* **Task statement**
Within the data below, find the string "distance" and return each line where it occurs.

Saved entries
========================================

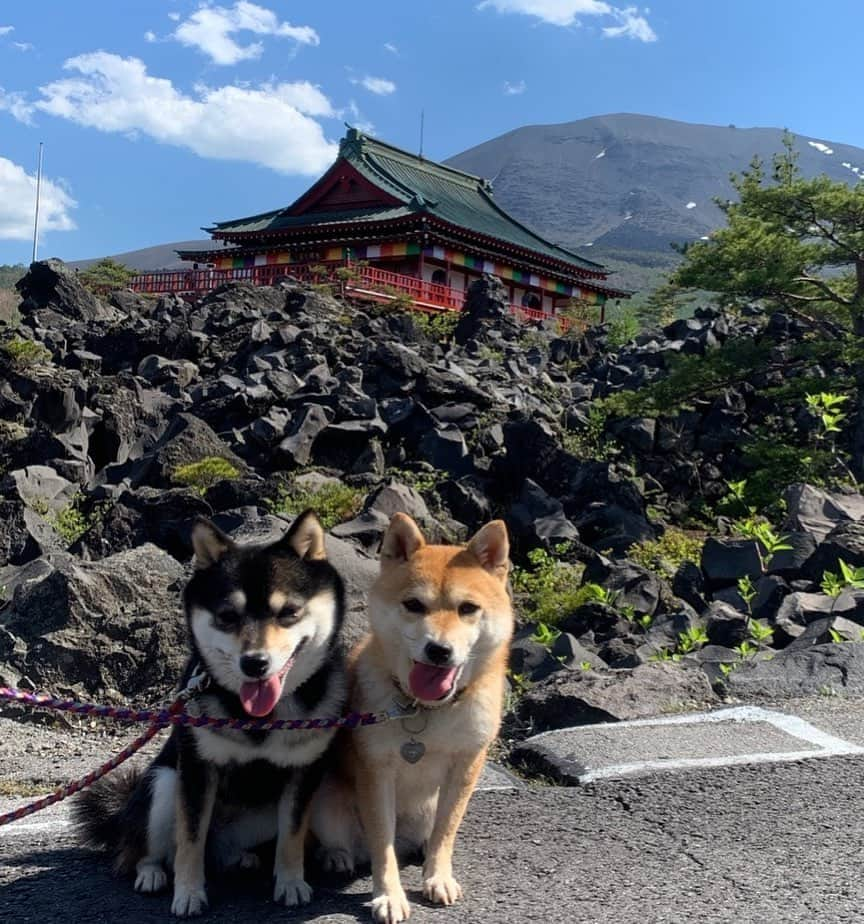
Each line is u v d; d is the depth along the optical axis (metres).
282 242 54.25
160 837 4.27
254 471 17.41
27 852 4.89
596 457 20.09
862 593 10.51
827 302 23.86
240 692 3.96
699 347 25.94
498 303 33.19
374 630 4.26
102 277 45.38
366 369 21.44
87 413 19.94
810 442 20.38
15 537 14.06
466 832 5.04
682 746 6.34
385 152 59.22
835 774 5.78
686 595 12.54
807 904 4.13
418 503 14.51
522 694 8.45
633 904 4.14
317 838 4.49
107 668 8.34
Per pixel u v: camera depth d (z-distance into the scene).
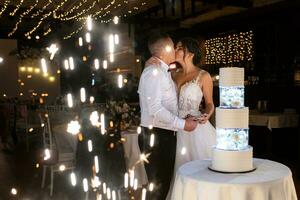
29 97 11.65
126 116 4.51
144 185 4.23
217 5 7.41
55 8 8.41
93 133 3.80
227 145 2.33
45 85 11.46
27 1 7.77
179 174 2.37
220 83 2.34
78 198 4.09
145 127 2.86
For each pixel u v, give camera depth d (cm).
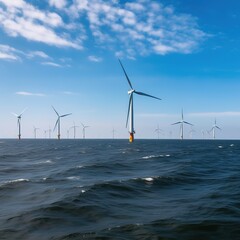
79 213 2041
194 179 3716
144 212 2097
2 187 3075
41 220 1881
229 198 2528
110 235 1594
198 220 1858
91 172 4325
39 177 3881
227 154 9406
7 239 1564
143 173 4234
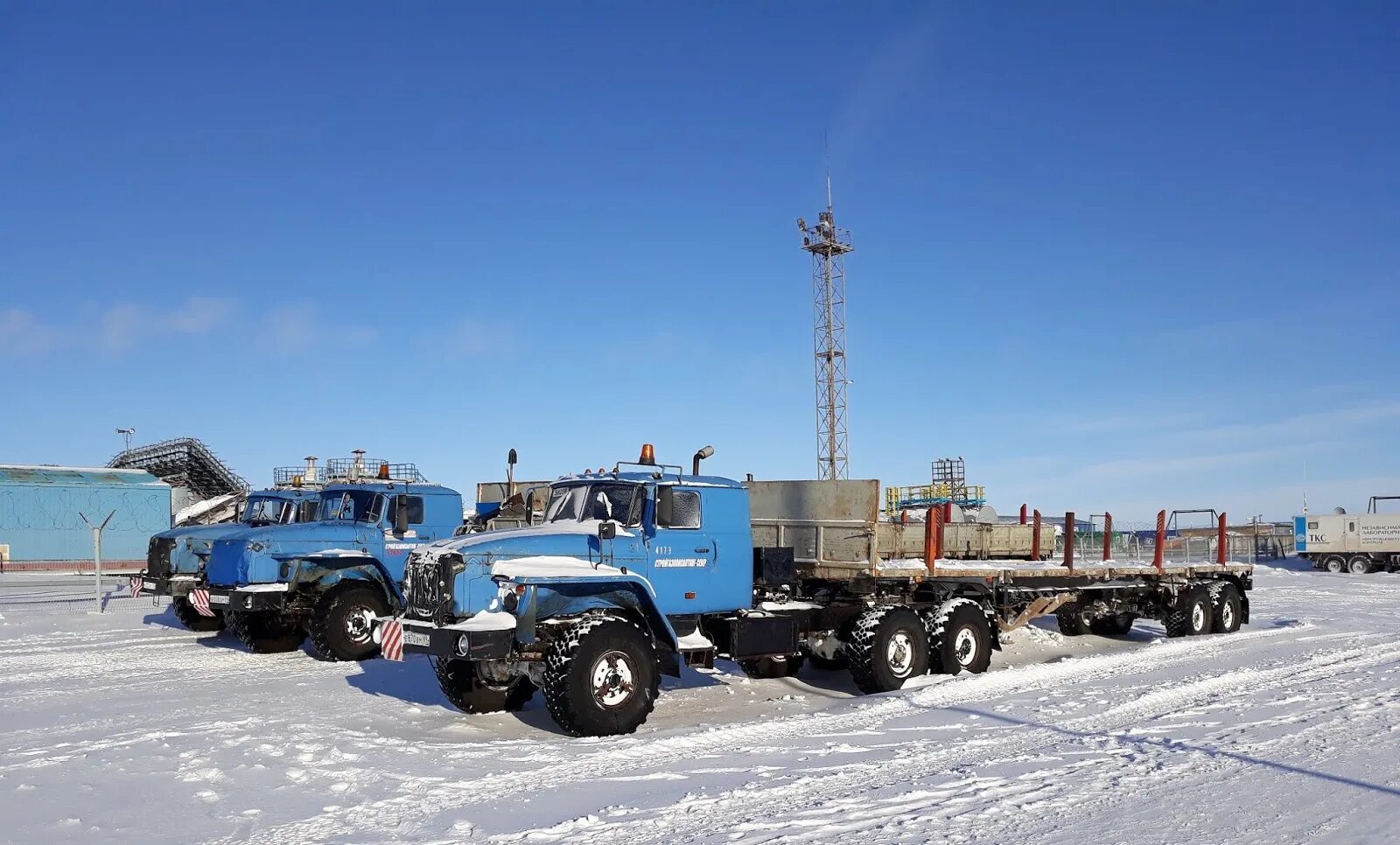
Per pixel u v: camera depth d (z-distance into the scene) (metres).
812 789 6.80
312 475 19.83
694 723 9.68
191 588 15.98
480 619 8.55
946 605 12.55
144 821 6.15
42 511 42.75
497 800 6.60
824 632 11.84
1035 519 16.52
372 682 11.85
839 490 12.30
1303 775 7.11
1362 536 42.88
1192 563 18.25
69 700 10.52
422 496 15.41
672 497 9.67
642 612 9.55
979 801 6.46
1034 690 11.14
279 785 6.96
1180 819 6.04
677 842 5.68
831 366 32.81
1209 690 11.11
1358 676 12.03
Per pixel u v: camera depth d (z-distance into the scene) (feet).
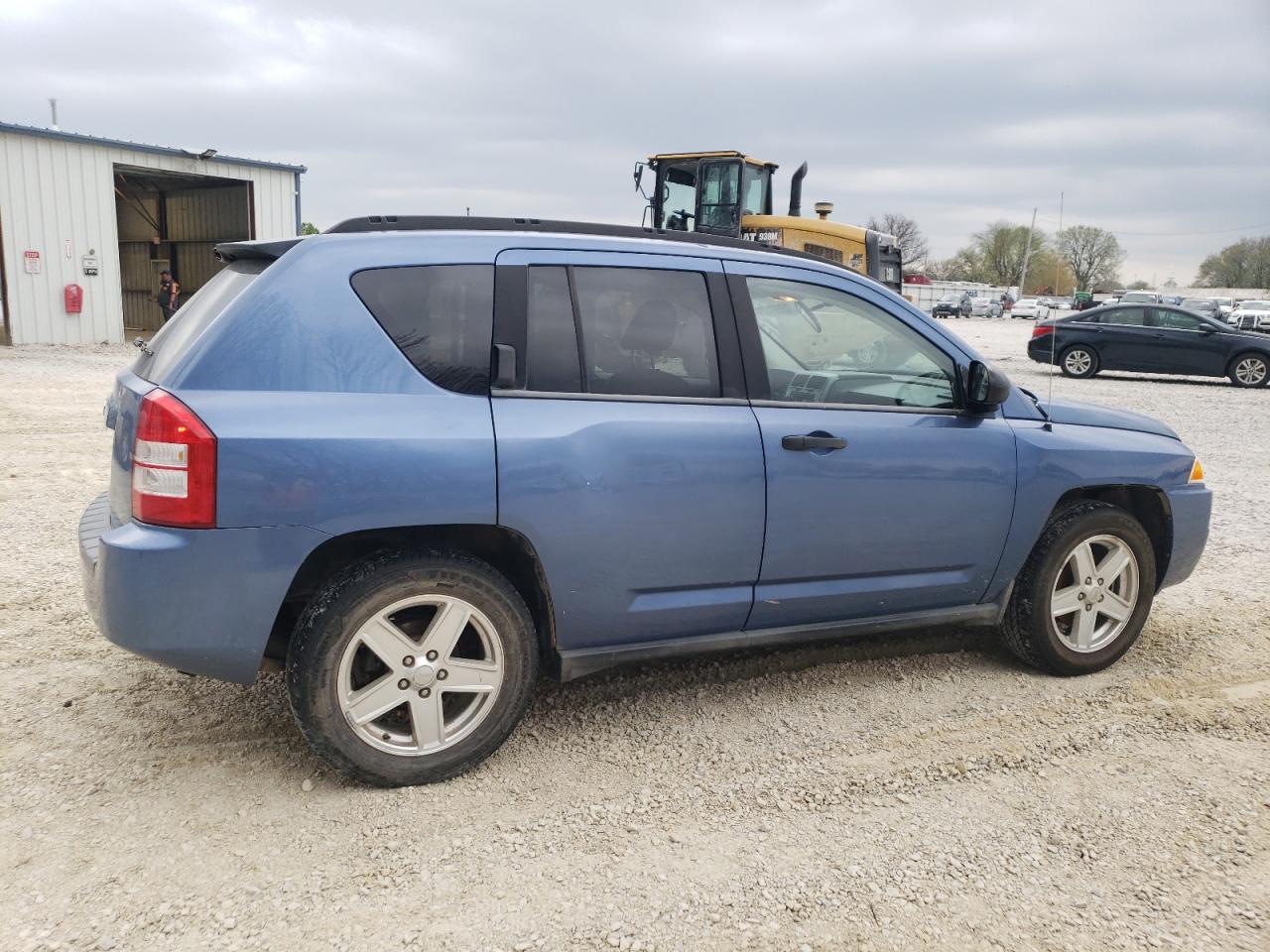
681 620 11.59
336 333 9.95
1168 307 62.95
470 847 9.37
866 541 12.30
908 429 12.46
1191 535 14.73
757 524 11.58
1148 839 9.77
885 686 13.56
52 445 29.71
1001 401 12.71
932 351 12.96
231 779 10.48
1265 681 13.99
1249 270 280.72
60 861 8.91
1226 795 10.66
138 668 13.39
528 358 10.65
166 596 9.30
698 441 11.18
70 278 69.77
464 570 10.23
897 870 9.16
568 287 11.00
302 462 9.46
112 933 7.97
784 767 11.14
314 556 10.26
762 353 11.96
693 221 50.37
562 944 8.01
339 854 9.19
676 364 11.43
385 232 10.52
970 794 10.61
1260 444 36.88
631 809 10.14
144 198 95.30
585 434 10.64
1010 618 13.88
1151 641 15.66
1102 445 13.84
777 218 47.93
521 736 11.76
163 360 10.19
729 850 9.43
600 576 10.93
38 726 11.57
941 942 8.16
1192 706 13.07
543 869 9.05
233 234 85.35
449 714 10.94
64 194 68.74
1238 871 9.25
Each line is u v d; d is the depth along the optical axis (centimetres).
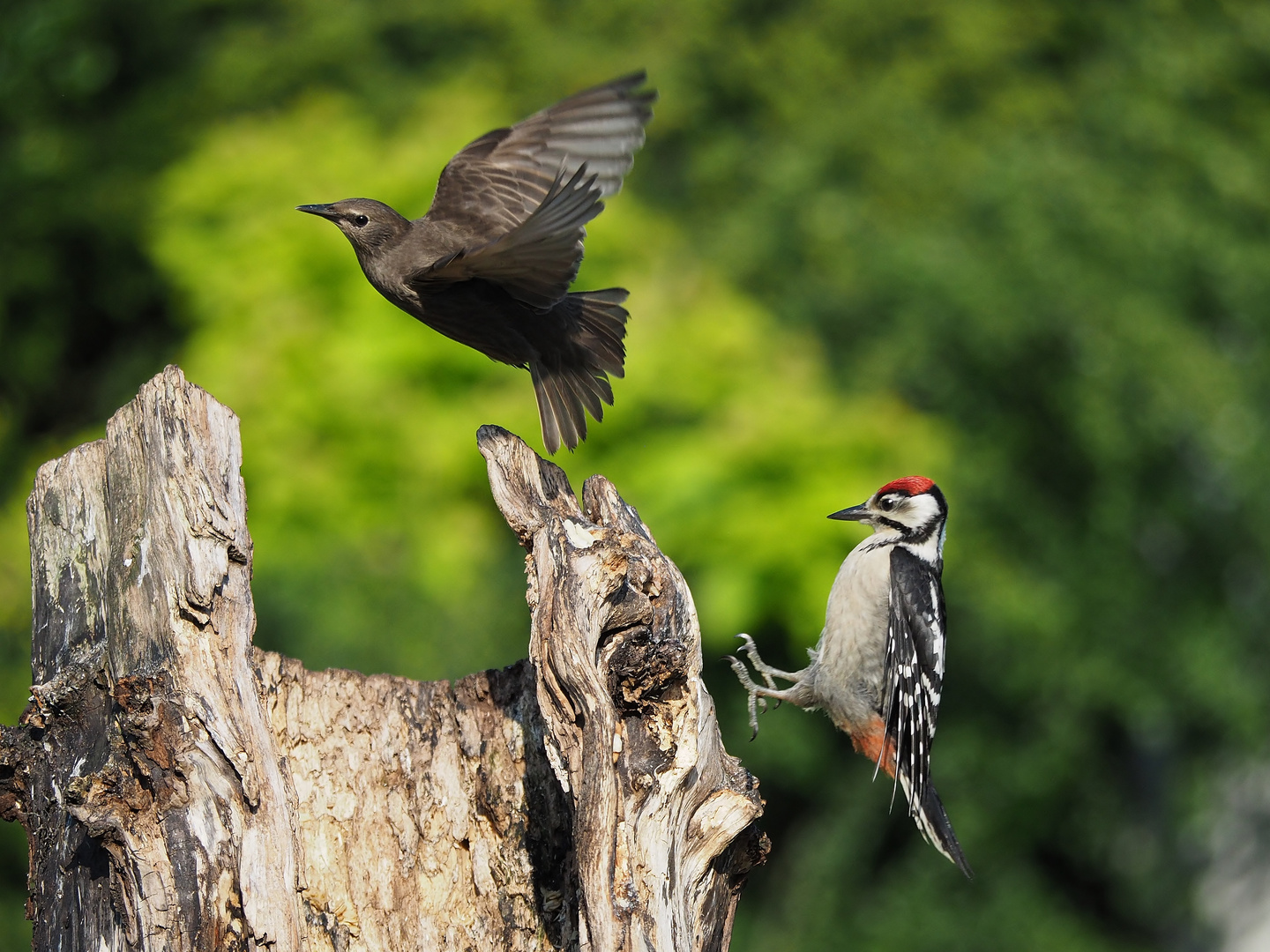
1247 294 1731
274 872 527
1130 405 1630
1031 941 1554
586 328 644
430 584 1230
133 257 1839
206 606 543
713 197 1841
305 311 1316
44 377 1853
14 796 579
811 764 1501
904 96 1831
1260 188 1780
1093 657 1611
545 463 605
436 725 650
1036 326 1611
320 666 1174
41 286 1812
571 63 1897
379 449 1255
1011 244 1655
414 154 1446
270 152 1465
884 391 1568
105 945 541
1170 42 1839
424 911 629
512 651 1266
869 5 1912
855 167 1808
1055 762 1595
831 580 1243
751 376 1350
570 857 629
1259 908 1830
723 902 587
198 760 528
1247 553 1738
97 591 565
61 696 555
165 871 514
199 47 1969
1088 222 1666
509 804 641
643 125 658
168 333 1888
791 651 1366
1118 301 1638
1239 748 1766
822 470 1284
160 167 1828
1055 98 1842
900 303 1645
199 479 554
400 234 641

========================================

* **Exercise response**
Per pixel u v: camera depth d (z-distance into the scene).
Per pixel u v: camera depth d (z-distance into the scene) (metres).
Per pixel u v: camera depth d (z-distance into the scene) (feet).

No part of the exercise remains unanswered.